**TASK DIRECTIONS**
Look over the listing below and tally the lines in which the word "surface" turns up. Answer with the tally only.

**EXERCISE MATERIAL**
----------

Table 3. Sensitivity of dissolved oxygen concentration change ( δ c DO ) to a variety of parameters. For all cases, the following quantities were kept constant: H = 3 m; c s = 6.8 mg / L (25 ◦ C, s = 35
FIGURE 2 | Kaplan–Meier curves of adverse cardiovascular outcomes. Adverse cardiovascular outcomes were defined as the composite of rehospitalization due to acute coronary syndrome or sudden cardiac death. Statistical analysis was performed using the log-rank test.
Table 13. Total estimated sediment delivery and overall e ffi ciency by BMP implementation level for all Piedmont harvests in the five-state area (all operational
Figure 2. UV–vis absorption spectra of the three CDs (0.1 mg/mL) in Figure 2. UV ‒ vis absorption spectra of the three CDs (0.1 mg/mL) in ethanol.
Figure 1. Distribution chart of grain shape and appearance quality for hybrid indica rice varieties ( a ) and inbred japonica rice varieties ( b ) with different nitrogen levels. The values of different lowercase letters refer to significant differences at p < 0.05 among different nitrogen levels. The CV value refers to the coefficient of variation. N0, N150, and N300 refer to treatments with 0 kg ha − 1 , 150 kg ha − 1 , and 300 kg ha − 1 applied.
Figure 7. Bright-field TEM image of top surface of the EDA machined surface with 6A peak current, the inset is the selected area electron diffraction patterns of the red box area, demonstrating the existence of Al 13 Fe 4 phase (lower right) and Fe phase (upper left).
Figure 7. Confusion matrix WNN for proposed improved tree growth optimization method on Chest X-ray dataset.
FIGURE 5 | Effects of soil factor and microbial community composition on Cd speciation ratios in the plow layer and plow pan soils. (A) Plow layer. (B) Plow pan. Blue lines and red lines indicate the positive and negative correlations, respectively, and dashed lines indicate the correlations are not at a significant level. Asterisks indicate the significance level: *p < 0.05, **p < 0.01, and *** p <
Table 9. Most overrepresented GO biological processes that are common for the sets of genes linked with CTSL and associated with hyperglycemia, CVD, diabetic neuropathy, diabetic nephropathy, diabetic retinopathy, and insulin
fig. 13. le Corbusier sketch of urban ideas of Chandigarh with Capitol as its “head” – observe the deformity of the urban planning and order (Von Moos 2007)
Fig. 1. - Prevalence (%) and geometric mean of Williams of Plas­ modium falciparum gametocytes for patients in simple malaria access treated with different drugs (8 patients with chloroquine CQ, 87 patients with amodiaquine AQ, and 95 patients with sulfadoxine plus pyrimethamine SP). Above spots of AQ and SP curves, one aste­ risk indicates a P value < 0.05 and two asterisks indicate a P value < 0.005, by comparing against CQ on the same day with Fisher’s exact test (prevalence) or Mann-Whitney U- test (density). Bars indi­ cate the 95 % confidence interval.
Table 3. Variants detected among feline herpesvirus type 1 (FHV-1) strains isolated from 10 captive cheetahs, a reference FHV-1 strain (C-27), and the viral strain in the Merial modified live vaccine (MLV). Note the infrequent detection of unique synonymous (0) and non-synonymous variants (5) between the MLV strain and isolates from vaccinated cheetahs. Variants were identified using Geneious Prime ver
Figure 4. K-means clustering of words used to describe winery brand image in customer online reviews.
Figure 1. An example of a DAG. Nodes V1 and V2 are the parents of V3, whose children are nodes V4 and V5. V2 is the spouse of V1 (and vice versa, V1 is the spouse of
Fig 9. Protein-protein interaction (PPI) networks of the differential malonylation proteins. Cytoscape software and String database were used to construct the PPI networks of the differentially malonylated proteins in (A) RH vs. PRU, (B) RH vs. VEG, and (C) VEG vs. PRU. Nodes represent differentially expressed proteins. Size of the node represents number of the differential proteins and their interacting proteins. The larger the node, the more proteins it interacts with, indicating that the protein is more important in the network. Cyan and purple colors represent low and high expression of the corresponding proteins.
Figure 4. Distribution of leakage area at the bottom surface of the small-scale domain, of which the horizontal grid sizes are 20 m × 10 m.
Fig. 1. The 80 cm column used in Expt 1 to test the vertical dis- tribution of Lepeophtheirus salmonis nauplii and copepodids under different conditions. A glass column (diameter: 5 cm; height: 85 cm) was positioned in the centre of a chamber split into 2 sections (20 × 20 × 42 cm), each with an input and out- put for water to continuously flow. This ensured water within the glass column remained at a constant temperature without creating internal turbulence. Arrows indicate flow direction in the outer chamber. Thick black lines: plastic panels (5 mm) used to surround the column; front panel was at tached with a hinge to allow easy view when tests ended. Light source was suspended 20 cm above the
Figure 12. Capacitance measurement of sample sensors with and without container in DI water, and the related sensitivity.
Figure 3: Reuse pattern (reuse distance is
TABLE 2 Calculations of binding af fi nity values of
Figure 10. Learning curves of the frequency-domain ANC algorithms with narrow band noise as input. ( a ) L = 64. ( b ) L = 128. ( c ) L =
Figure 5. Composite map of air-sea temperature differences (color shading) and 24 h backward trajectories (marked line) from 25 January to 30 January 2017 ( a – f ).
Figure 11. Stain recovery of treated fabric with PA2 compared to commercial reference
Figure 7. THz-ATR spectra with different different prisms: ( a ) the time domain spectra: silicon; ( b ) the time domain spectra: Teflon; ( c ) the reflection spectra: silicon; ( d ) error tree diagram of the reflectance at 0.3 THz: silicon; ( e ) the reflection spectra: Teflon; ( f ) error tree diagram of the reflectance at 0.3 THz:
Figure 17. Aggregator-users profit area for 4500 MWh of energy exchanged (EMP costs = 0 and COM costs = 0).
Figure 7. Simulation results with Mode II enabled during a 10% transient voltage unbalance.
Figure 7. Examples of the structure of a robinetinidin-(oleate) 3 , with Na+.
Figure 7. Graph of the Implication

----------

**WRITTEN RESPONSE**
2